• _What is expected_: Please pick out every line in the records below that contains the word "rooster", and copy each of those lines.

• _Given data_:
-----

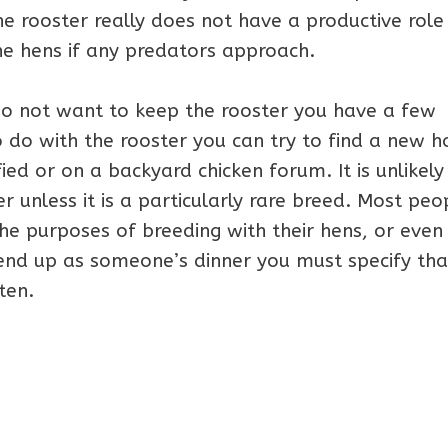
he rooster really does not have a productive role
the hens if any predators approach.
do not want to keep the rooster you have a few
o do with the rooster you can try to find a new 
fied or on a backyard chicken forum. It is unlikely
 unless it is a particularly rare breed. Most peo
he purposes of breeding with their hens, or even
end up as someone’s dinner you must specify that 
ten.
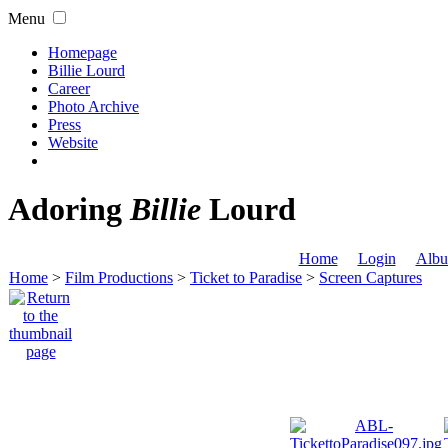
Menu
Homepage
Billie Lourd
Career
Photo Archive
Press
Website
Adoring
Billie
Lourd
Home
Login
Albu
Home
>
Film Productions
>
Ticket to Paradise
>
Screen Captures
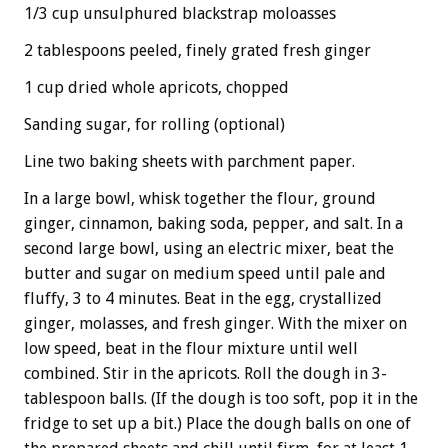
1/3 cup unsulphured blackstrap moloasses
2 tablespoons peeled, finely grated fresh ginger
1 cup dried whole apricots, chopped
Sanding sugar, for rolling (optional)
Line two baking sheets with parchment paper.
In a large bowl, whisk together the flour, ground
ginger, cinnamon, baking soda, pepper, and salt. In a
second large bowl, using an electric mixer, beat the
butter and sugar on medium speed until pale and
fluffy, 3 to 4 minutes. Beat in the egg, crystallized
ginger, molasses, and fresh ginger. With the mixer on
low speed, beat in the flour mixture until well
combined. Stir in the apricots. Roll the dough in 3-
tablespoon balls. (If the dough is too soft, pop it in the
fridge to set up a bit.) Place the dough balls on one of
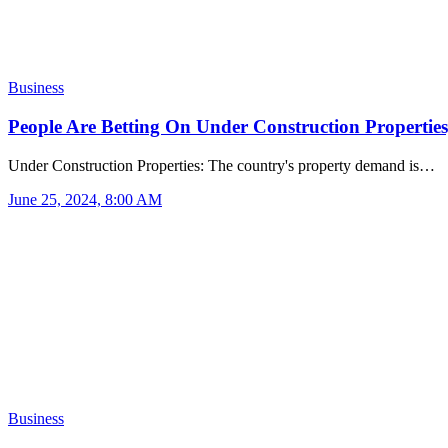
Business
People Are Betting On Under Construction Propertie
Under Construction Properties: The country's property demand is…
June 25, 2024, 8:00 AM
Business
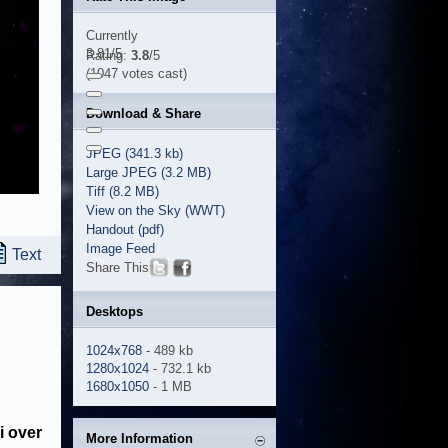
Currently
3.81/5
Rating:
3.8
/5
(1047 votes cast)
Download & Share
JPEG (341.3 kb)
Large JPEG (3.2 MB)
Tiff (8.2 MB)
View on the Sky (WWT)
Handout (pdf)
Image Feed
Text
Share This
Desktops
1024x768
- 489 kb
1280x1024
- 732.1 kb
1680x1050
- 1 MB
i over
More Information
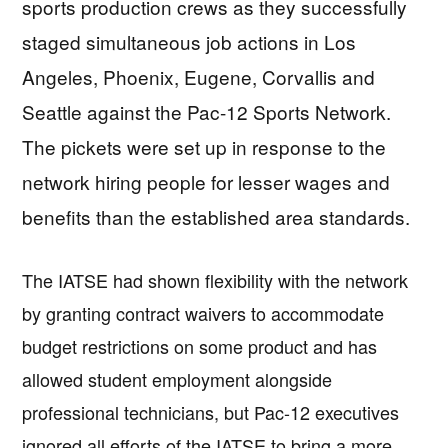
sports production crews as they successfully
staged simultaneous job actions in Los
Angeles, Phoenix, Eugene, Corvallis and
Seattle against the Pac-12 Sports Network.
The pickets were set up in response to the
network hiring people for lesser wages and
benefits than the established area standards.
The IATSE had shown flexibility with the network
by granting contract waivers to accommodate
budget restrictions on some product and has
allowed student employment alongside
professional technicians, but Pac-12 executives
ignored all efforts of the IATSE to bring a more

-----

• _Result of the exercise_:
he rooster really does not have a productive role
do not want to keep the rooster you have a few
o do with the rooster you can try to find a new 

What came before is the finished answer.